Consider the usual example that replicates example from 13.1 of An Introduction to Information Retrieval
https://nlp.stanford.edu/IR-book/pdf/irbookonlinereading.pdf
txt <- c(d1 = "Chinese Beijing Chinese",
d2 = "Chinese Chinese Shanghai",
d3 = "Chinese Macao",
d4 = "Tokyo Japan Chinese",
d5 = "Chinese Chinese Chinese Tokyo Japan")
trainingset <- dfm(txt, tolower = FALSE)
trainingclass <- factor(c("Y", "Y", "Y", "N", NA), ordered = TRUE)
tmod1 <- textmodel_nb(trainingset, y = trainingclass, prior = "docfreq")
According to the docs, PcGw
is the posterior class probability given the word
. How it is computed? I thought what we cared about was the other way around, that is P(word / class)
.
> tmod1$PcGw
features
classes Chinese Beijing Shanghai Macao Tokyo Japan
N 0.1473684 0.2058824 0.2058824 0.2058824 0.5090909 0.5090909
Y 0.8526316 0.7941176 0.7941176 0.7941176 0.4909091 0.4909091
Thanks!
The application is clearly explained in the book chapter you cite, but in essence, the different is that PcGw is the "probability of the class given the word", and PwGc is the "probability of the word given the class". The former is the posterior and what we need for computing the probability of a class membership for a group of words using the joint probability (in quanteda, this is applied using the predict()
function). The latter is simply the likelihood that comes from the relative frequencies of the features in each class, smoothed by default by adding one to the counts by class.
You can verify this if you want as follows. First, group the training documents by training class, and then smooth them.
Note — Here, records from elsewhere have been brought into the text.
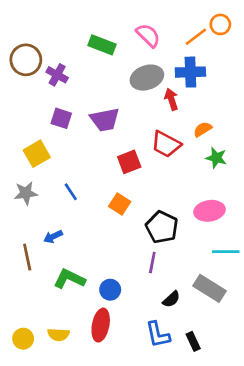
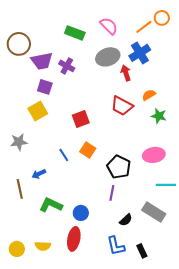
blue cross: (190, 72) -> (140, 53), turned -30
purple cross: (57, 75) -> (67, 66), moved
purple trapezoid: (105, 120) -> (42, 61), moved
yellow square: (37, 154) -> (38, 111), moved
red square: (129, 162) -> (81, 119), moved
blue line: (71, 192) -> (64, 155), moved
trainingset_bygroup <- dfm_group(trainingset[1:4, ], trainingclass[-5]) %>%
dfm_smooth(smoothing = 1)
trainingset_bygroup
# Document-feature matrix of: 2 documents, 6 features (0.0% sparse).
# 2 x 6 sparse Matrix of class "dfm"
# features
# docs Chinese Beijing Shanghai Macao Tokyo Japan
# N 2 1 1 1 2 2
# Y 6 2 2 2 1 1
Then you can see that the (smoothed) word likelihoods are the same as PwGc
.
trainingset_bygroup / rowSums(trainingset_bygroup)
# Document-feature matrix of: 2 documents, 6 features (0.0% sparse).
# 2 x 6 sparse Matrix of class "dfm"
# features
# docs Chinese Beijing Shanghai Macao Tokyo Japan
# N 0.2222222 0.1111111 0.1111111 0.1111111 0.22222222 0.22222222
# Y 0.4285714 0.1428571 0.1428571 0.1428571 0.07142857 0.07142857
tmod1$PwGc
# features
# classes Chinese Beijing Shanghai Macao Tokyo Japan
# N 0.2222222 0.1111111 0.1111111 0.1111111 0.22222222 0.22222222
# Y 0.4285714 0.1428571 0.1428571 0.1428571 0.07142857 0.07142857
But you probably care more about the P(class|word), since that's what Bayes formula is all about and incorporates the prior class probabilities P(c).